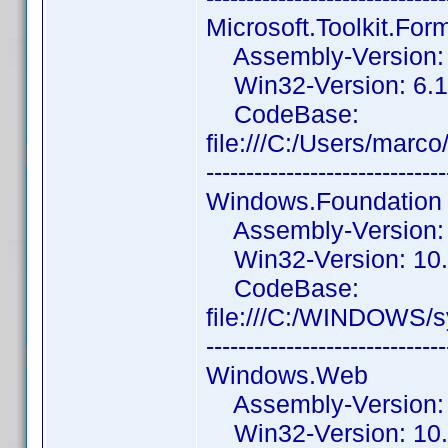
Microsoft.Toolkit.Fo
Assembly-Version: 6
Win32-Version: 6.1.
CodeBase:
file:///C:/Users/mar
------------------------------
Windows.Foundation
Assembly-Version: 
Win32-Version: 10.
CodeBase:
file:///C:/WINDOWS/
------------------------------
Windows.Web
Assembly-Version: 
Win32-Version: 10.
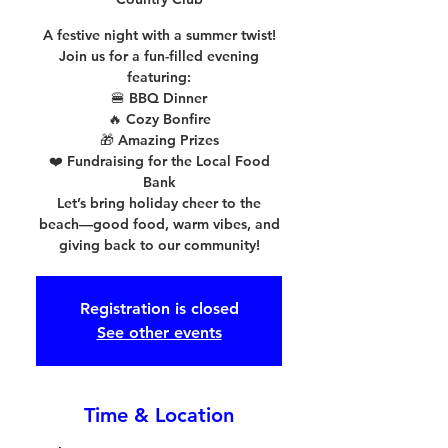
A festive night with a summer twist!
Join us for a fun-filled evening
featuring:
🍔 BBQ Dinner
🔥 Cozy Bonfire
🎁 Amazing Prizes
❤️ Fundraising for the Local Food
Bank
Let’s bring holiday cheer to the
beach—good food, warm vibes, and
giving back to our community!
Registration is closed
See other events
Time & Location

## Problem to solve
Without changing a word, transcribe all of the data and omit its images.

## Output for this exercise
Microsoft.Toolkit.Fo
Assembly-Version: 6
Win32-Version: 6.1.
CodeBase:
file:///C:/Users/mar
------------------------------
Windows.Foundation
Assembly-Version: 
Win32-Version: 10.
CodeBase:
file:///C:/WINDOWS/
------------------------------
Windows.Web
Assembly-Version: 
Win32-Version: 10.
A festive night with a summer twist!
Join us for a fun-filled evening
featuring:
🍔 BBQ Dinner
🔥 Cozy Bonfire
🎁 Amazing Prizes
❤️ Fundraising for the Local Food
Bank
Let’s bring holiday cheer to the
beach—good food, warm vibes, and
giving back to our community!
Registration is closed
See other events
Time & Location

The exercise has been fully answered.